## Instructions for the task
Every entry here should be copied exactly.
Content starts
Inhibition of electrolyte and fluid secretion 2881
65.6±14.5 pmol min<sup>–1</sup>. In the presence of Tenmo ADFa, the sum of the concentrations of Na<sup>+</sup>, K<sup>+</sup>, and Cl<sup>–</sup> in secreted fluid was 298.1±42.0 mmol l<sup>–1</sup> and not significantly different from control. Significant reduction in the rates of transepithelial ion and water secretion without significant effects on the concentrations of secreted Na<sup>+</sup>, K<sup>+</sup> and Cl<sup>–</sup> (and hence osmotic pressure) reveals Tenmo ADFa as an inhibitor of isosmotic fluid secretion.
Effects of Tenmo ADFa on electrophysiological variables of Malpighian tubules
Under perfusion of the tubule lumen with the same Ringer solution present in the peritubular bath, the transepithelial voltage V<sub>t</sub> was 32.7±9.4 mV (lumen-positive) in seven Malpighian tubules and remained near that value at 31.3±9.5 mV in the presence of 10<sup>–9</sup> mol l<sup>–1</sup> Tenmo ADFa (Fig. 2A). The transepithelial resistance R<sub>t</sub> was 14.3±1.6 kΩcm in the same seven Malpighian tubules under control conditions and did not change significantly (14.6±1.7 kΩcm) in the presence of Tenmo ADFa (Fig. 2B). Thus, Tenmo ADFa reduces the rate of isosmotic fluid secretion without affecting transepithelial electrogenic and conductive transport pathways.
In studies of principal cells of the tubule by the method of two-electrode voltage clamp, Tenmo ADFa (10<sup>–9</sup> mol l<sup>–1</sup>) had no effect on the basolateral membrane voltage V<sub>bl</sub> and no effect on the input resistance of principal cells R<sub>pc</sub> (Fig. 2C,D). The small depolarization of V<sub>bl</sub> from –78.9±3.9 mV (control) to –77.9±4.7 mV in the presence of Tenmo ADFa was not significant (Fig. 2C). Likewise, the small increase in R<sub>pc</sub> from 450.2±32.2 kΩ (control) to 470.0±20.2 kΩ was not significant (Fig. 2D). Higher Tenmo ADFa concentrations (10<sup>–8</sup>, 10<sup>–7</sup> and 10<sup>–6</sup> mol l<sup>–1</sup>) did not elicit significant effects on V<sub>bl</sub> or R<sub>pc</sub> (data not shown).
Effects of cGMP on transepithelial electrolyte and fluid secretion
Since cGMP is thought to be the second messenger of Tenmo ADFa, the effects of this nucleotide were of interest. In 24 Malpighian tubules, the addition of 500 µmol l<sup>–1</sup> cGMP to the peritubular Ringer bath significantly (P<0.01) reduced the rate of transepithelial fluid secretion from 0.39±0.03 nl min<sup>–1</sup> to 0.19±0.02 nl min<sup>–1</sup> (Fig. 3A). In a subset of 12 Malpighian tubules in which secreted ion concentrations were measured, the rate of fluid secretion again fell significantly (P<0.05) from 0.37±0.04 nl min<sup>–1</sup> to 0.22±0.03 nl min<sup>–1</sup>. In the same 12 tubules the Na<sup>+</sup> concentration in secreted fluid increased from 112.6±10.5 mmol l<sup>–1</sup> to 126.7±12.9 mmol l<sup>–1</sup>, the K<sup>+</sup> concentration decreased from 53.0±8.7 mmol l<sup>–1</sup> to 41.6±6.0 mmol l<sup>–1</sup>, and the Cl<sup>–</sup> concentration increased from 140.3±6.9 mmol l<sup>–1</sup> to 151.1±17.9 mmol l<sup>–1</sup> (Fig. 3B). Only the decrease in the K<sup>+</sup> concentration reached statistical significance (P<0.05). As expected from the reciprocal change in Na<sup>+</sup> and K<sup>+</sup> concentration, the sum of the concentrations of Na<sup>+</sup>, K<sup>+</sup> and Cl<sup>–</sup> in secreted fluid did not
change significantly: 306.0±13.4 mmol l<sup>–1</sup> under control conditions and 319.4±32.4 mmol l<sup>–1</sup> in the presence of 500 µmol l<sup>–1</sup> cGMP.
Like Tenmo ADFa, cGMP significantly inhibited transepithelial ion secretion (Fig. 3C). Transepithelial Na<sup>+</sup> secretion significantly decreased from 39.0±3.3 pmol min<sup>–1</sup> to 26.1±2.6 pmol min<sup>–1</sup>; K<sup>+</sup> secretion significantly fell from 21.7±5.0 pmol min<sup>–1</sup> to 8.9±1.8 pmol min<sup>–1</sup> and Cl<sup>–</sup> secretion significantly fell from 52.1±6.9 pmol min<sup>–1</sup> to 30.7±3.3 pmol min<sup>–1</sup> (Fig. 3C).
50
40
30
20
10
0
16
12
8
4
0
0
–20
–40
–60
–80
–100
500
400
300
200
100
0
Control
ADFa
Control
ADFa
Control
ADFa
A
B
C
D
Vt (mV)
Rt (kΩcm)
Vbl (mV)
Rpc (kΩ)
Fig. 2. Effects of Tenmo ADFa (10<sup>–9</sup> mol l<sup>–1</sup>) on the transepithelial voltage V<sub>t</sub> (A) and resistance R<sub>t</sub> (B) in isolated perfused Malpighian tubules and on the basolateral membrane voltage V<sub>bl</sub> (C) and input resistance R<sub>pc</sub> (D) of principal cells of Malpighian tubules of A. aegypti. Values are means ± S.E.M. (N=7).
Content ends
## Response for this exercise
Inhibition of electrolyte and fluid secretion 2881
65.6±14.5 pmol min<sup>–1</sup>. In the presence of Tenmo ADFa, the sum of the concentrations of Na<sup>+</sup>, K<sup>+</sup>, and Cl<sup>–</sup> in secreted fluid was 298.1±42.0 mmol l<sup>–1</sup> and not significantly different from control. Significant reduction in the rates of transepithelial ion and water secretion without significant effects on the concentrations of secreted Na<sup>+</sup>, K<sup>+</sup> and Cl<sup>–</sup> (and hence osmotic pressure) reveals Tenmo ADFa as an inhibitor of isosmotic fluid secretion.
Effects of Tenmo ADFa on electrophysiological variables of Malpighian tubules
Under perfusion of the tubule lumen with the same Ringer solution present in the peritubular bath, the transepithelial voltage V<sub>t</sub> was 32.7±9.4 mV (lumen-positive) in seven Malpighian tubules and remained near that value at 31.3±9.5 mV in the presence of 10<sup>–9</sup> mol l<sup>–1</sup> Tenmo ADFa (Fig. 2A). The transepithelial resistance R<sub>t</sub> was 14.3±1.6 kΩcm in the same seven Malpighian tubules under control conditions and did not change significantly (14.6±1.7 kΩcm) in the presence of Tenmo ADFa (Fig. 2B). Thus, Tenmo ADFa reduces the rate of isosmotic fluid secretion without affecting transepithelial electrogenic and conductive transport pathways.
In studies of principal cells of the tubule by the method of two-electrode voltage clamp, Tenmo ADFa (10<sup>–9</sup> mol l<sup>–1</sup>) had no effect on the basolateral membrane voltage V<sub>bl</sub> and no effect on the input resistance of principal cells R<sub>pc</sub> (Fig. 2C,D). The small depolarization of V<sub>bl</sub> from –78.9±3.9 mV (control) to –77.9±4.7 mV in the presence of Tenmo ADFa was not significant (Fig. 2C). Likewise, the small increase in R<sub>pc</sub> from 450.2±32.2 kΩ (control) to 470.0±20.2 kΩ was not significant (Fig. 2D). Higher Tenmo ADFa concentrations (10<sup>–8</sup>, 10<sup>–7</sup> and 10<sup>–6</sup> mol l<sup>–1</sup>) did not elicit significant effects on V<sub>bl</sub> or R<sub>pc</sub> (data not shown).
Effects of cGMP on transepithelial electrolyte and fluid secretion
Since cGMP is thought to be the second messenger of Tenmo ADFa, the effects of this nucleotide were of interest. In 24 Malpighian tubules, the addition of 500 µmol l<sup>–1</sup> cGMP to the peritubular Ringer bath significantly (P<0.01) reduced the rate of transepithelial fluid secretion from 0.39±0.03 nl min<sup>–1</sup> to 0.19±0.02 nl min<sup>–1</sup> (Fig. 3A). In a subset of 12 Malpighian tubules in which secreted ion concentrations were measured, the rate of fluid secretion again fell significantly (P<0.05) from 0.37±0.04 nl min<sup>–1</sup> to 0.22±0.03 nl min<sup>–1</sup>. In the same 12 tubules the Na<sup>+</sup> concentration in secreted fluid increased from 112.6±10.5 mmol l<sup>–1</sup> to 126.7±12.9 mmol l<sup>–1</sup>, the K<sup>+</sup> concentration decreased from 53.0±8.7 mmol l<sup>–1</sup> to 41.6±6.0 mmol l<sup>–1</sup>, and the Cl<sup>–</sup> concentration increased from 140.3±6.9 mmol l<sup>–1</sup> to 151.1±17.9 mmol l<sup>–1</sup> (Fig. 3B). Only the decrease in the K<sup>+</sup> concentration reached statistical significance (P<0.05). As expected from the reciprocal change in Na<sup>+</sup> and K<sup>+</sup> concentration, the sum of the concentrations of Na<sup>+</sup>, K<sup>+</sup> and Cl<sup>–</sup> in secreted fluid did not
change significantly: 306.0±13.4 mmol l<sup>–1</sup> under control conditions and 319.4±32.4 mmol l<sup>–1</sup> in the presence of 500 µmol l<sup>–1</sup> cGMP.
Like Tenmo ADFa, cGMP significantly inhibited transepithelial ion secretion (Fig. 3C). Transepithelial Na<sup>+</sup> secretion significantly decreased from 39.0±3.3 pmol min<sup>–1</sup> to 26.1±2.6 pmol min<sup>–1</sup>; K<sup>+</sup> secretion significantly fell from 21.7±5.0 pmol min<sup>–1</sup> to 8.9±1.8 pmol min<sup>–1</sup> and Cl<sup>–</sup> secretion significantly fell from 52.1±6.9 pmol min<sup>–1</sup> to 30.7±3.3 pmol min<sup>–1</sup> (Fig. 3C).
50
40
30
20
10
0
16
12
8
4
0
0
–20
–40
–60
–80
–100
500
400
300
200
100
0
Control
ADFa
Control
ADFa
Control
ADFa
A
B
C
D
Vt (mV)
Rt (kΩcm)
Vbl (mV)
Rpc (kΩ)
Fig. 2. Effects of Tenmo ADFa (10<sup>–9</sup> mol l<sup>–1</sup>) on the transepithelial voltage V<sub>t</sub> (A) and resistance R<sub>t</sub> (B) in isolated perfused Malpighian tubules and on the basolateral membrane voltage V<sub>bl</sub> (C) and input resistance R<sub>pc</sub> (D) of principal cells of Malpighian tubules of A. aegypti. Values are means ± S.E.M. (N=7).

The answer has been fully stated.